Chinese officials are skeptical of the idea that the war in Ukraine might aid the U.S. pivot to Asia. And they aren't waiting to see how the situation unfolds. Beijing officials projected that defense spending will grow 7.1% this year, the fastest pace since 2019.

One Chinese diplomat said that increased German defense spending and a weaker Russia could end up emboldening Europe's push for what French President Emmanuel Macron has called "strategic autonomy," opening up the possibility that Europe could split with the U.S. over China ties. Another said it's too early to tell what the long-term implications of the conflict will be, but that China is ready to compete with the U.S. in Asia either way.

Not all Biden administration officials are in lockstep behind the idea that events in Ukraine will help the U.S. One senior official said there's still potential the U.S. will double down on Europe at the expense of Asia, a tendency that could be reinforced by Ukraine. The person said the still-uncertain outcome of the conflict will be crucial to determining what happens.
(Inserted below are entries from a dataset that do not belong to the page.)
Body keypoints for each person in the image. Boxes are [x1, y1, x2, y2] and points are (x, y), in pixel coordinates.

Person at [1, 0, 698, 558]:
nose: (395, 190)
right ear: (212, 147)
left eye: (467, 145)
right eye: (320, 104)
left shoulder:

Even if Russia — which has faced major downturns in the past including the collapse of the Soviet Union and an economic crisis in the late 1990s — emerges from the Ukraine war weaker, it will remain a nuclear power, one with a predilection for unpredictable behavior.

China "doesn't need a strong Russia, they just need a surly Russia that keeps the U.S. worried," said Daniel Russel, a former assistant secretary of State for East Asian and Pacific Affairs in the Obama administration. "You'd have to believe that Putin was going to stop being a serious mischief maker to believe that leaving Putin management to Germany would be plausible."